Por Michel de Montaigne
Suplir con lo ajeno mis propias carencias no me parece más incompatible que suplir las ajenas con lo mío, como así hago a menudo. Es menester denunciarlas por doquier e impedirles toda posibilidad de impunidad. Sin embargo, harto sé cuán osadamente trato yo mismo de emular mis hurtos, de igualarme a ellos, no sin la temeraria esperanza de poder engañar a los ojos de los jueces al discernirlos; mas es tanto gracias a mi aplicación como gracias a mi invención y mi fuerza. Y además, no lucho de golpe y cuerpo a cuerpo contra esos viejos campeones: hágolo con repetidas embestidas, menudas y ligeras. No ataco de frente; no hago sino tantear; y no me lanzo como convengo en lanzarme.
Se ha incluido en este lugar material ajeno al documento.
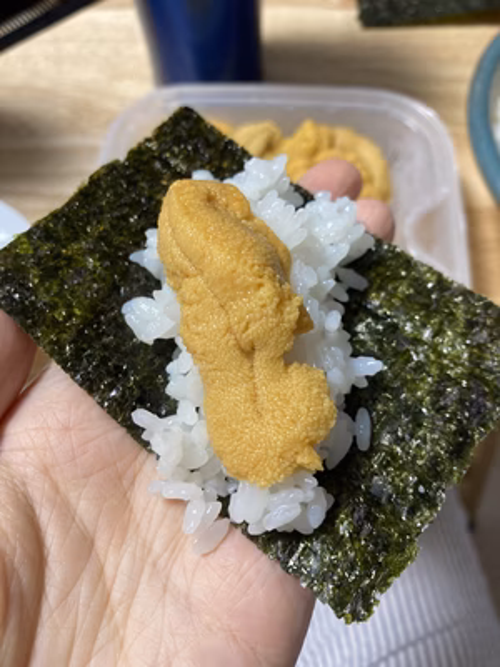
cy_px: 334
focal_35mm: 28
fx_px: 539
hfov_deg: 49.7
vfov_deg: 63.4
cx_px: 250
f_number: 1.8
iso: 100
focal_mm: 3.99
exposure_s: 1/52
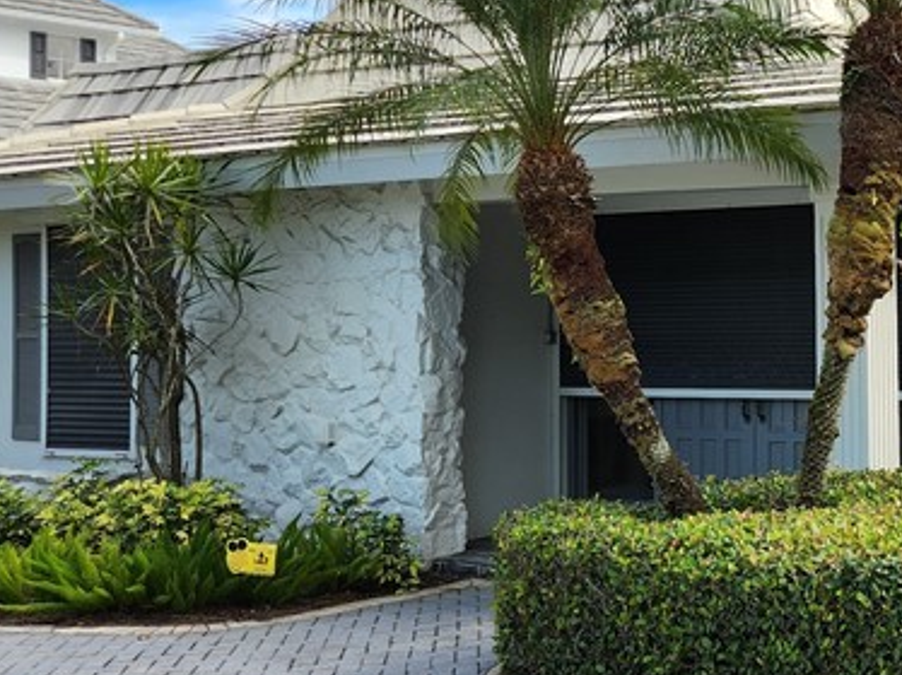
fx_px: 1641
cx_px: 962
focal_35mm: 63
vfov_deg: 23.3
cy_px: 321
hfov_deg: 28.3
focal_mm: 5.4
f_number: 1.8
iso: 20
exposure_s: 1/611
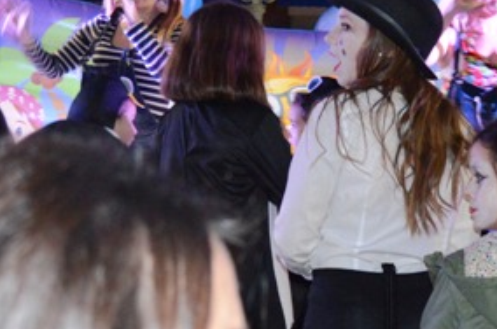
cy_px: 170
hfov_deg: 22.8
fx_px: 1212
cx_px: 402
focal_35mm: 88
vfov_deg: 15.5
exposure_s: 1/60
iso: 3200
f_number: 4
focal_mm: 26
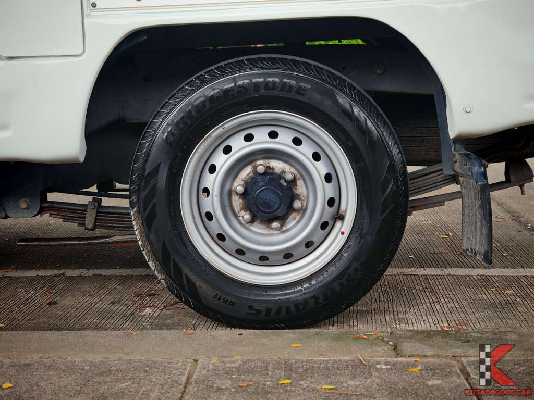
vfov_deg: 21.6
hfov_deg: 28.6
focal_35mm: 68
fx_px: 1049
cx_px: 267
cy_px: 200
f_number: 2.6
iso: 1250
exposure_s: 1/100
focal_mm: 15.38
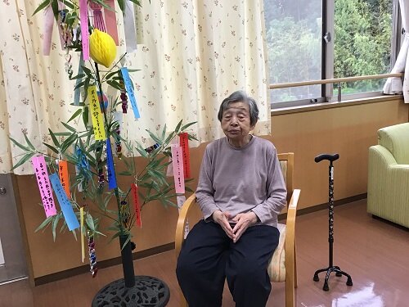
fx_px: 366
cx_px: 204
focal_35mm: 31
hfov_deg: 58.4
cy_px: 154
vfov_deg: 45.4
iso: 32
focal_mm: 3.3
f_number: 2.4
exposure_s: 1/30
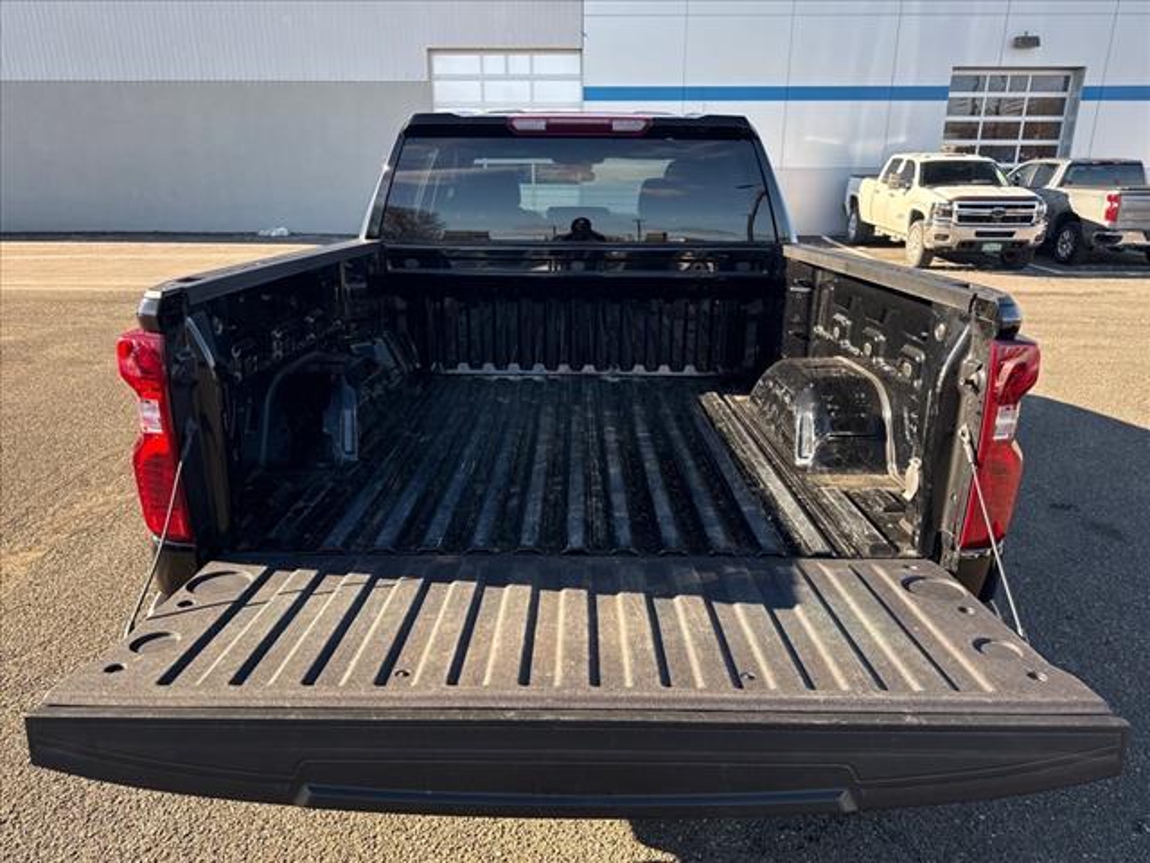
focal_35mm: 24
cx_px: 575
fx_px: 797
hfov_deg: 71.6
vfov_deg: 56.8
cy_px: 432
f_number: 1.78
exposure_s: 1/494
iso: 80
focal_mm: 6.76
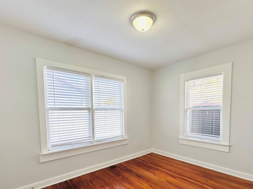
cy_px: 121
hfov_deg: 87.7
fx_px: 132
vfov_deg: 70.1
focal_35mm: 18
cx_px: 131
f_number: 2.2
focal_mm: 2.22
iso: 40
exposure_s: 1/203
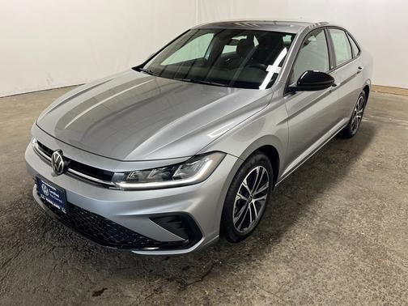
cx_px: 204
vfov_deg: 53.1
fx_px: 306
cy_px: 153
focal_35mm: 26
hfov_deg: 67.3
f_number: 1.6
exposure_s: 1/121
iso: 100
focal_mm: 5.1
El hacer lo que descubierto en algunos, cubrirse con las armas de otros hasta no enseñar sino la punta de los dedos, elaborar el trabajo como hacen con facilidad los sabios en materia general, con las ideas antiguas remendadas aquí y allá, queriendo ocultarlas y apropiarse de ellas, es en primer lugar injusticia y cobardía, pues, al no tener en su haber cosa alguna para darse a conocer, intentan mostrarse con valores ajenos, y, en segundo lugar, gran necedad, al contentarse con ganar, por medio del engaño, la aprobación ignorante del vulgo, haciendo caso omiso de las gentes entendidas cuya alabanza es la única de peso y que fruncen el ceño ante la incrustación de materia ajena. Por mi parte, nada hay tan lejos de mi intención. No cito a los demás sino para mejor expresarme a mí mismo. No va esto por los centones publicados como tales; y he visto varios muy ingeniosos en mi época, entre otros uno, firmado Capílupus, además de los antiguos. Son talentos que despuntan en estas y en otras cosas, como Lipsio en ese docto y laborioso tejido de sus Políticas.